• YOUR ASSIGNMENT: The line containing "Máy khoan Milwaukee" marks the end, so write out exactly every line from the top of the entries below through that one.

*** Opening of INPUT RECORDS ***

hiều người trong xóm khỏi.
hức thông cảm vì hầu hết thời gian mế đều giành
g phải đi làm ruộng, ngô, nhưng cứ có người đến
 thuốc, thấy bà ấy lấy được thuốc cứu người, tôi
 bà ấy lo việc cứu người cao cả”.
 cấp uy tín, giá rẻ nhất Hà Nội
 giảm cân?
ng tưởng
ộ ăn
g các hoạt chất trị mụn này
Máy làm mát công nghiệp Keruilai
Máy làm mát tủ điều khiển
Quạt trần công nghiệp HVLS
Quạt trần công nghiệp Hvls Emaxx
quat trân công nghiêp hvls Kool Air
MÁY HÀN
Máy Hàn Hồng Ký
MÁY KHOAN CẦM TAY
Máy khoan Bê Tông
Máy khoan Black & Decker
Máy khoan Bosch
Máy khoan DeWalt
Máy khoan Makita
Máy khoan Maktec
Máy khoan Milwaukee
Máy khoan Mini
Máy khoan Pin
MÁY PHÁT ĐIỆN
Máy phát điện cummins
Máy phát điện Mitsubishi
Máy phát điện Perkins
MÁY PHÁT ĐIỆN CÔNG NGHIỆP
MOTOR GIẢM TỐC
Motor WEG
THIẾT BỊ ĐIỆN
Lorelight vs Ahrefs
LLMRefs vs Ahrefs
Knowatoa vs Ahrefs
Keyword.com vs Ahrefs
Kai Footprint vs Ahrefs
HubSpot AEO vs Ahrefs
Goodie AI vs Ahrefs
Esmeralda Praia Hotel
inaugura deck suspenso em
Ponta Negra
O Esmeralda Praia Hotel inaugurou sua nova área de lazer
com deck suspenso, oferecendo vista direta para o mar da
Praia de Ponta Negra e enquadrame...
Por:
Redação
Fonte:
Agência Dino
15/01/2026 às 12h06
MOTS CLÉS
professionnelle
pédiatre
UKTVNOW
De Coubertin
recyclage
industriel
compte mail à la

*** Close of INPUT RECORDS ***

• RESPONSE AREA:
hiều người trong xóm khỏi.
hức thông cảm vì hầu hết thời gian mế đều giành
g phải đi làm ruộng, ngô, nhưng cứ có người đến
 thuốc, thấy bà ấy lấy được thuốc cứu người, tôi
 bà ấy lo việc cứu người cao cả”.
 cấp uy tín, giá rẻ nhất Hà Nội
 giảm cân?
ng tưởng
ộ ăn
g các hoạt chất trị mụn này
Máy làm mát công nghiệp Keruilai
Máy làm mát tủ điều khiển
Quạt trần công nghiệp HVLS
Quạt trần công nghiệp Hvls Emaxx
quat trân công nghiêp hvls Kool Air
MÁY HÀN
Máy Hàn Hồng Ký
MÁY KHOAN CẦM TAY
Máy khoan Bê Tông
Máy khoan Black & Decker
Máy khoan Bosch
Máy khoan DeWalt
Máy khoan Makita
Máy khoan Maktec
Máy khoan Milwaukee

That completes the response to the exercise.